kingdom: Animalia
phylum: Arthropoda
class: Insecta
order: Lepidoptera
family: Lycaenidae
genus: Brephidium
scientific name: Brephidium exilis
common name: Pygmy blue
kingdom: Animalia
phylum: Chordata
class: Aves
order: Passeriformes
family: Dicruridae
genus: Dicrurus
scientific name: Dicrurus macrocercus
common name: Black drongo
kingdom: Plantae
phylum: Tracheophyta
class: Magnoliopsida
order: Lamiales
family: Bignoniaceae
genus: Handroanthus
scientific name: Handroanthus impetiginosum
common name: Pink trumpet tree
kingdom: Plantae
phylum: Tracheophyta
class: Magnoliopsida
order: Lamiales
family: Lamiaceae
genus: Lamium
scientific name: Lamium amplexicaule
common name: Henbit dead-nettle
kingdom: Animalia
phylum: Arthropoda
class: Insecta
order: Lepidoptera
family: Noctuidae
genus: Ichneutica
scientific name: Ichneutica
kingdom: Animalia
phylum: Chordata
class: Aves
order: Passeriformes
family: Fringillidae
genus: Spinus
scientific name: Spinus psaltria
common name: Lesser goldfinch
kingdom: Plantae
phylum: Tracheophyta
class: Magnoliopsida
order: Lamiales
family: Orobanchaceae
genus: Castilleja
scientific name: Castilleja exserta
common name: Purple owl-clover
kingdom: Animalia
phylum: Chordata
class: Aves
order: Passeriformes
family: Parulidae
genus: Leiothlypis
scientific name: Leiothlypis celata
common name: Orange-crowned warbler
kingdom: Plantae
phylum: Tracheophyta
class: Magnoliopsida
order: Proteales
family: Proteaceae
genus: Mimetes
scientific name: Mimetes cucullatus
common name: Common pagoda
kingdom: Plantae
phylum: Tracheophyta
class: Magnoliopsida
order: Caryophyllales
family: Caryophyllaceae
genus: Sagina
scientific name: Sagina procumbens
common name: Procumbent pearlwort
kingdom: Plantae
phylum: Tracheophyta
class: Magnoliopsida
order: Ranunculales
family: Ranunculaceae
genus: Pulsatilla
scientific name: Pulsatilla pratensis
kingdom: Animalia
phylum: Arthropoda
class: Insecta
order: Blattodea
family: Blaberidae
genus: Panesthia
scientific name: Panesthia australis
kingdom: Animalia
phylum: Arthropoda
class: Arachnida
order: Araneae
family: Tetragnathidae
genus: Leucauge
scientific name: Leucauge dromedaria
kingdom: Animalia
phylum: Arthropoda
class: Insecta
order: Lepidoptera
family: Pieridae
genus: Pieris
■ ■ ■ ■
Description of the task
Extract every line from the rows above, from kingdom down to the last one each row gives, and copy each line word for word.

Response to the exercise
kingdom: Animalia
phylum: Arthropoda
class: Insecta
order: Lepidoptera
family: Lycaenidae
genus: Brephidium
scientific name: Brephidium exilis
common name: Pygmy blue
kingdom: Animalia
phylum: Chordata
class: Aves
order: Passeriformes
family: Dicruridae
genus: Dicrurus
scientific name: Dicrurus macrocercus
common name: Black drongo
kingdom: Plantae
phylum: Tracheophyta
class: Magnoliopsida
order: Lamiales
family: Bignoniaceae
genus: Handroanthus
scientific name: Handroanthus impetiginosum
common name: Pink trumpet tree
kingdom: Plantae
phylum: Tracheophyta
class: Magnoliopsida
order: Lamiales
family: Lamiaceae
genus: Lamium
scientific name: Lamium amplexicaule
common name: Henbit dead-nettle
kingdom: Animalia
phylum: Arthropoda
class: Insecta
order: Lepidoptera
family: Noctuidae
genus: Ichneutica
scientific name: Ichneutica
kingdom: Animalia
phylum: Chordata
class: Aves
order: Passeriformes
family: Fringillidae
genus: Spinus
scientific name: Spinus psaltria
common name: Lesser goldfinch
kingdom: Plantae
phylum: Tracheophyta
class: Magnoliopsida
order: Lamiales
family: Orobanchaceae
genus: Castilleja
scientific name: Castilleja exserta
common name: Purple owl-clover
kingdom: Animalia
phylum: Chordata
class: Aves
order: Passeriformes
family: Parulidae
genus: Leiothlypis
scientific name: Leiothlypis celata
common name: Orange-crowned warbler
kingdom: Plantae
phylum: Tracheophyta
class: Magnoliopsida
order: Proteales
family: Proteaceae
genus: Mimetes
scientific name: Mimetes cucullatus
common name: Common pagoda
kingdom: Plantae
phylum: Tracheophyta
class: Magnoliopsida
order: Caryophyllales
family: Caryophyllaceae
genus: Sagina
scientific name: Sagina procumbens
common name: Procumbent pearlwort
kingdom: Plantae
phylum: Tracheophyta
class: Magnoliopsida
order: Ranunculales
family: Ranunculaceae
genus: Pulsatilla
scientific name: Pulsatilla pratensis
kingdom: Animalia
phylum: Arthropoda
class: Insecta
order: Blattodea
family: Blaberidae
genus: Panesthia
scientific name: Panesthia australis
kingdom: Animalia
phylum: Arthropoda
class: Arachnida
order: Araneae
family: Tetragnathidae
genus: Leucauge
scientific name: Leucauge dromedaria
kingdom: Animalia
phylum: Arthropoda
class: Insecta
order: Lepidoptera
family: Pieridae
genus: Pieris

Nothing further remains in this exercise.